**TO DO:** Nothing except the pictures should be left out when you reproduce the listing exactly.

**DATA FOR THIS TASK:**
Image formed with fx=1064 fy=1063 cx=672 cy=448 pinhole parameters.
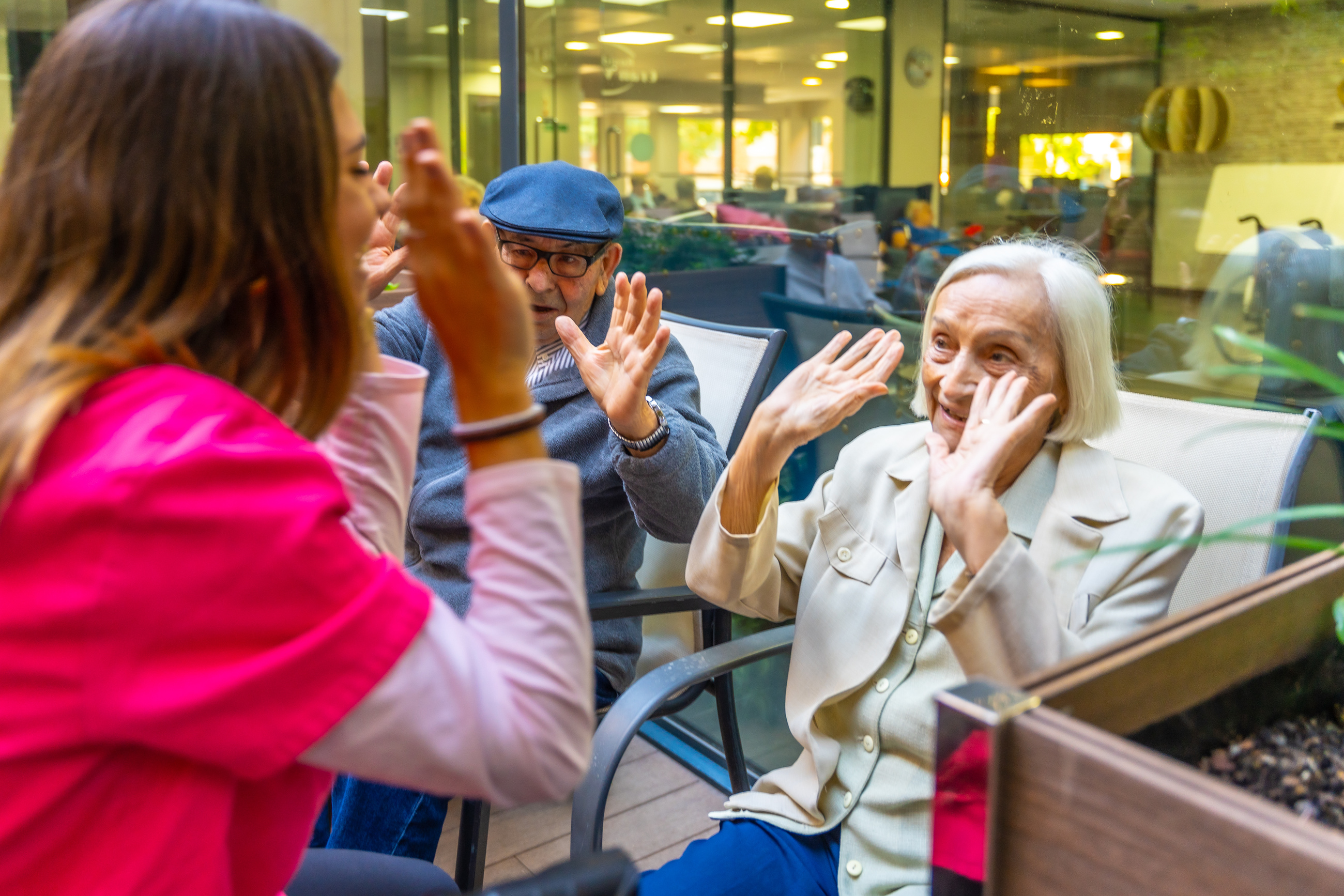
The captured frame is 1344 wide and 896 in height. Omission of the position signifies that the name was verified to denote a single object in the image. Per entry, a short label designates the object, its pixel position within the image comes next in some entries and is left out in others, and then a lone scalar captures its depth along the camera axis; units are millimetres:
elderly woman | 1394
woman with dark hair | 686
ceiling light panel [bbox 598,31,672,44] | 3213
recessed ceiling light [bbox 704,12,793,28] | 2795
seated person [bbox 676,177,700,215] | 3201
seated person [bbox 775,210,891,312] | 2734
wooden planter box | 576
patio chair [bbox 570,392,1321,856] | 1513
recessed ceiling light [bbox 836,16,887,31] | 2488
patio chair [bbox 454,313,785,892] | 1922
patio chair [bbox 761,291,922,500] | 2625
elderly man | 1901
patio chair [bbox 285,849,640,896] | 1282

**SOLVED PROBLEM:**
Image formed with fx=1064 fy=1063 cx=672 cy=448 pinhole parameters.
The captured frame is 1344 wide and 896 in height. Omission of the position signifies that the name was verified to denote a single object in the image. Per entry, a short label designates the object, its pixel position within the image comes next in some entries and is left out in others, and then a lone scalar captures its depth along the camera axis; units are millimetres:
elderly woman | 1394
woman with dark hair | 686
ceiling light panel [bbox 598,31,672,44] | 3213
recessed ceiling light [bbox 704,12,793,28] | 2795
seated person [bbox 676,177,700,215] | 3201
seated person [bbox 775,210,891,312] | 2734
wooden planter box | 576
patio chair [bbox 570,392,1321,856] | 1513
recessed ceiling light [bbox 836,16,887,31] | 2488
patio chair [bbox 454,313,785,892] | 1922
patio chair [bbox 761,291,922,500] | 2625
elderly man | 1901
patio chair [bbox 285,849,640,896] | 1282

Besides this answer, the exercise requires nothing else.